Separability of density operators on tensor product spaces Consider a composite system $\mathcal{H}=\mathcal{H}_{A}\otimes\mathcal{H}_{B}$ where $\mathcal{H}_{A}$ and $\mathcal{H}_{B}$ are Hilbert spaces of constituent components (say two qubits).
Let $\rho_{AB}$ be a density operator on $\mathcal{H}$, i.e., $\rho_{AB} = \sum_{i}p_{i}|\psi_{i}\rangle\langle\psi_{i}|$ for $|\psi_{i}\rangle\in\mathcal{H}$. 
Consider the special case of a pure state, $\rho_{AB} = |\psi\rangle\langle\psi|$. The following theorem holds:
$$
\rho_{AB}\ \text{separable} \Leftrightarrow |\psi\rangle \ \text{separable}
$$
By separable, I mean
$$
\rho_{AB} = \sum_{i}p_{i}^\prime\rho_{A,i}\otimes\rho_{B,i}
$$
where $\rho_{A,i}$ and $\rho_{B,i}$ are density operators on $\mathcal{H}_{A}$ and $\mathcal{H}_{B}$.
Questions:


*

*Is there a similar result for the more general $\rho_{AB} = \sum_{i}p_{i}|\psi_{i}\rangle\langle\psi_{i}|$? Given $\rho_{AB}$ is separable, can we say anything about the separability of the $|\psi_{i}\rangle$s?

*If $\rho_{AB}$ is not separable, does that mean that the systems are entangled? 

*How do the reduced density matrices $\operatorname{tr}_{A}(\rho_{AB})$ and $\operatorname{tr}_{B}(\rho_{AB})$ figure into all of these? (if they do so at all)
 A: *

*$\rho_{AB}$ is called separable if it can be written as
$$
\rho_{AB}=\sum p_i \rho_{A,i}\otimes \rho_{B,i}\ .
$$
You can now further decompose $\rho_{A,i}=\sum_{x} q_{x} \vert\alpha_x\rangle\langle \alpha_x\vert$ and $\rho_{B,i}=\sum_{y} r_{y} \vert\beta_y\rangle\langle \beta_y\vert$; then,
$$
\rho_{AB}=\sum_{i,x,y} p_i q_{x} r_y \vert\alpha_x\rangle\langle \alpha_x\vert\otimes \vert\beta_y\rangle\langle \beta_y\vert\ ,
$$
i.e., $\rho_{AB}$ is of the form $\rho_{AB} =\sum_j w_j\vert\psi_j\rangle\langle\psi_j\vert$ with $\vert\psi_j\rangle$ separable.
Note that in general, separable states also can equally be decomposed into a mixture of non-separable states, e.g.
$$
\tfrac12(\vert00\rangle\langle00\vert+\vert11\rangle\langle11\vert) = 
\tfrac12(\vert\psi_+\rangle\langle\psi_+\vert+\vert\psi_-\rangle\langle\psi_-\vert)\ ,
$$
where $\vert\psi_\pm\rangle = \tfrac{1}{\sqrt{2}}(\vert00\rangle \pm \vert11\rangle)$.

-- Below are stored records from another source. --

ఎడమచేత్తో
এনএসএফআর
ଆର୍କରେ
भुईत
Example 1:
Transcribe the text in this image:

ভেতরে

*This is the definition of entangled: A bipartite mixed state is called entangled exactly if it is not separable.


*The value of the reduced density matrices $\rho_A$ and $\rho_B$ can be used to rule out entanglement, but not separability:
For any given reduced density matrices $\rho_{A}$ and $\rho_{B}$,
there is always a separable state (namely $\rho_A\otimes\rho_B$)
which has those reduced density matrices.
On the other hand, there are clearly cases where the reduced density
matrices are incompatible with an entangled state, such as e.g. $\rho_A=\rho_B=\vert0\rangle\langle0\vert$. Continuity suggests that there should be a finite subset of $\rho_A$ and $\rho_B$ which are incompatible with an entangled state (but I don't know whether this has been studied).
Finally, if we are only given the reduced density matrix of one party, e.g. $\rho_A$, there are always both entangled and separable states compatible with it, except if $\rho_A$ itself is pure.